» **Exercise details**:
Arrange the lines below as a JSON list of strings, one string per line, with blank lines omitted. Leave the pictures out of the list.

BEGIN Records supplied

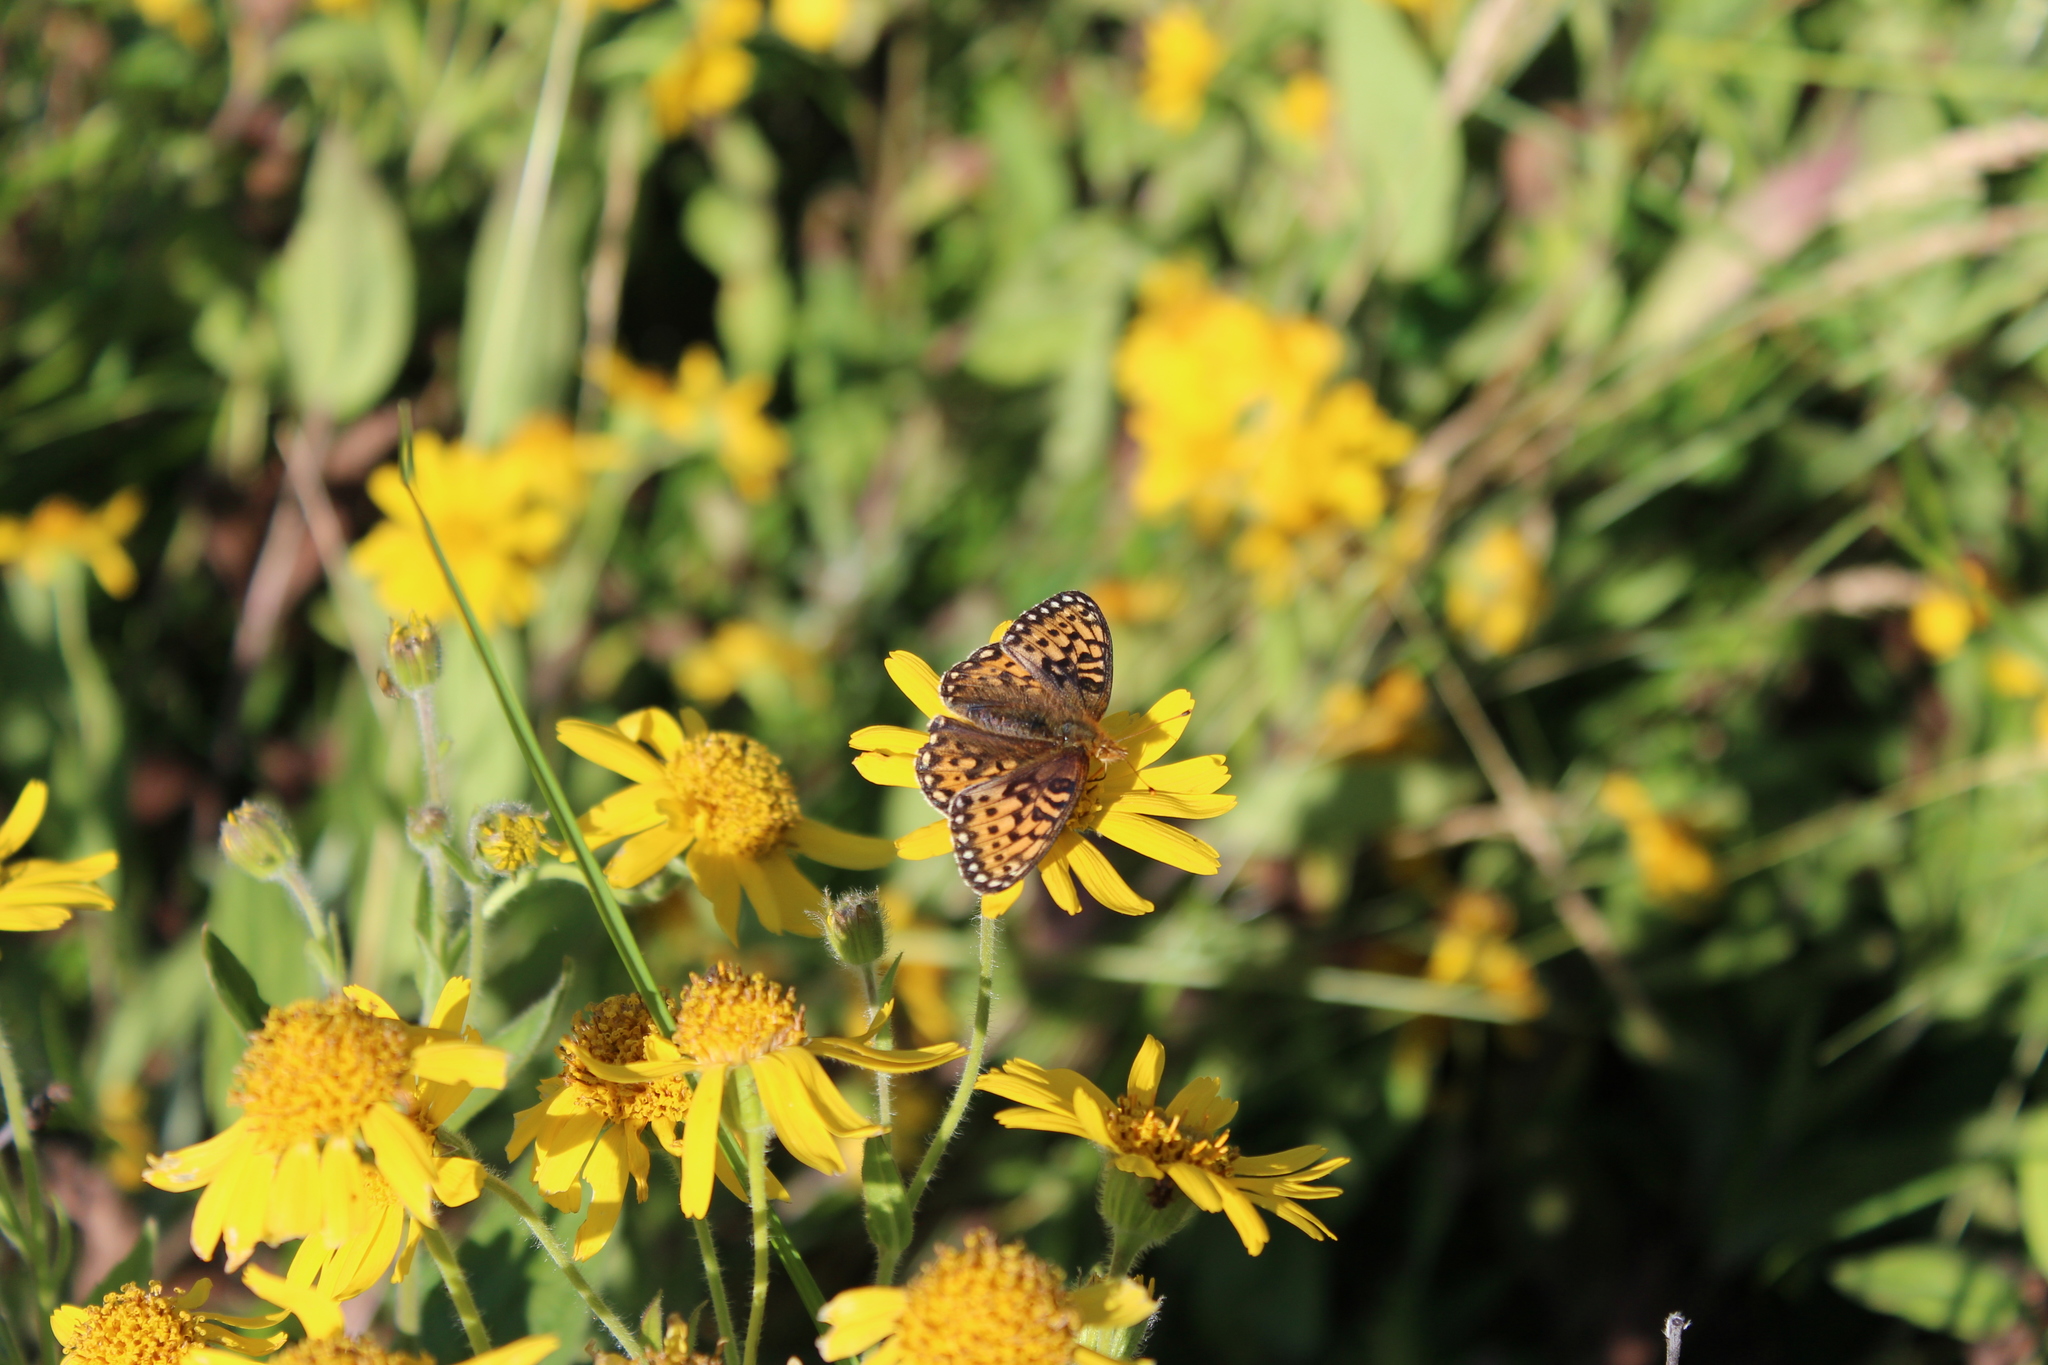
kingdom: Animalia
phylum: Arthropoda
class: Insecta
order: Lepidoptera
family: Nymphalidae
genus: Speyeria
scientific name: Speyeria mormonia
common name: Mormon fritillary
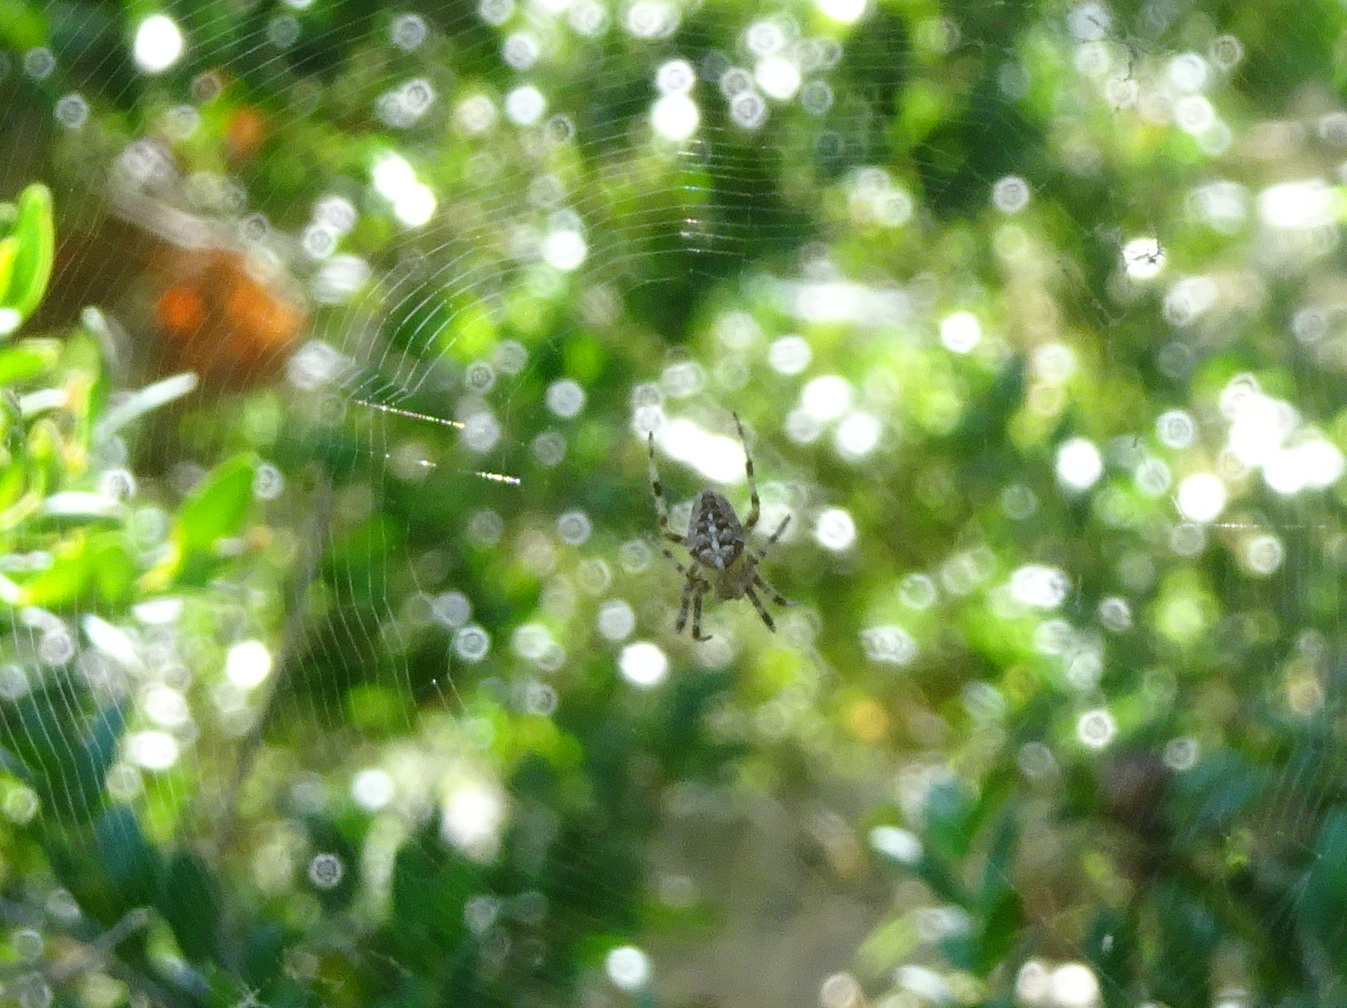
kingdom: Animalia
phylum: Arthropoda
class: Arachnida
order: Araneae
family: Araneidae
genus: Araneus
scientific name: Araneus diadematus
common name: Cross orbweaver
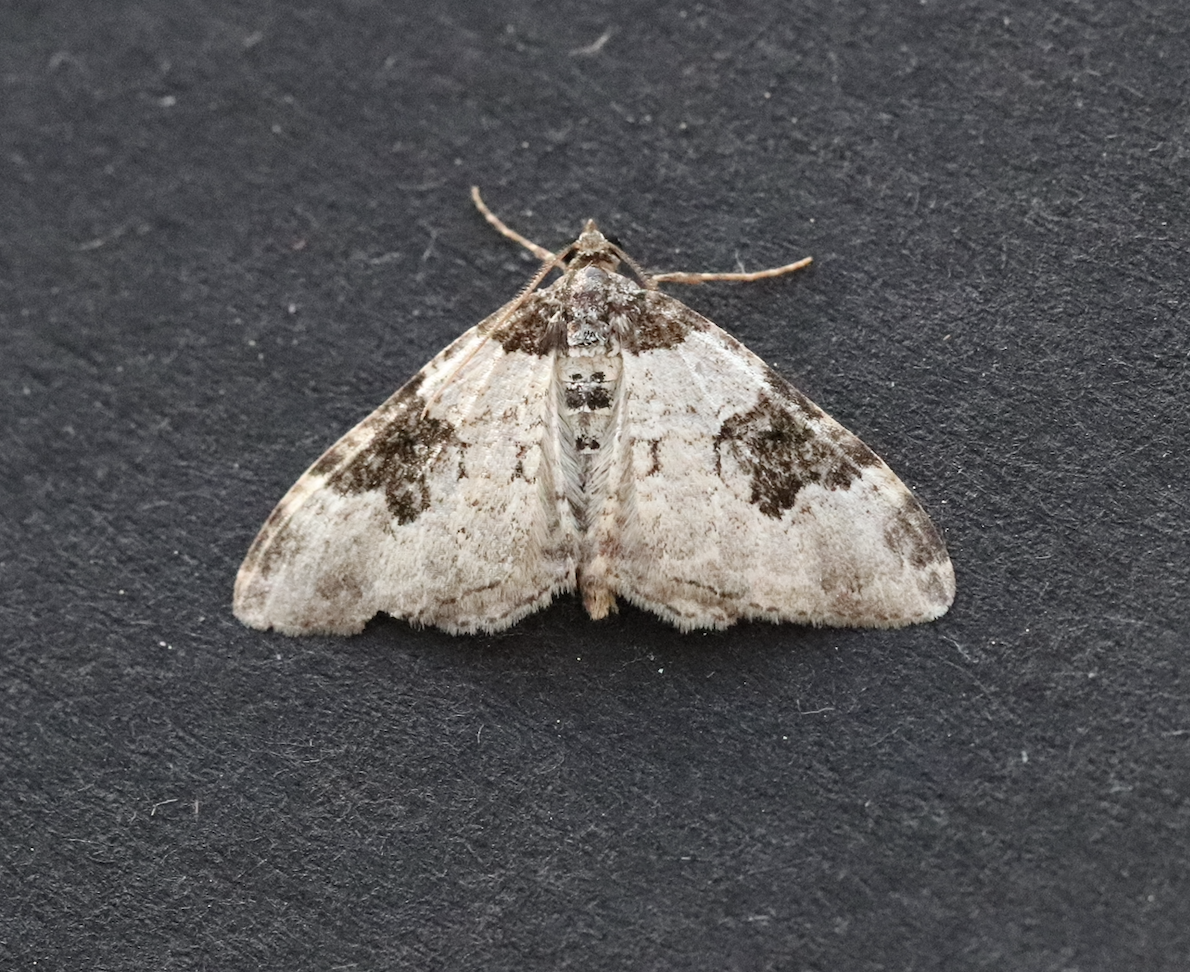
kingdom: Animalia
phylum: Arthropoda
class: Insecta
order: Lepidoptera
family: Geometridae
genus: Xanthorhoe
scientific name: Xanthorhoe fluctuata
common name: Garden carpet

END Records supplied

» **The reply**:
[
  "kingdom: Animalia",
  "phylum: Arthropoda",
  "class: Insecta",
  "order: Lepidoptera",
  "family: Nymphalidae",
  "genus: Speyeria",
  "scientific name: Speyeria mormonia",
  "common name: Mormon fritillary",
  "kingdom: Animalia",
  "phylum: Arthropoda",
  "class: Arachnida",
  "order: Araneae",
  "family: Araneidae",
  "genus: Araneus",
  "scientific name: Araneus diadematus",
  "common name: Cross orbweaver",
  "kingdom: Animalia",
  "phylum: Arthropoda",
  "class: Insecta",
  "order: Lepidoptera",
  "family: Geometridae",
  "genus: Xanthorhoe",
  "scientific name: Xanthorhoe fluctuata",
  "common name: Garden carpet"
]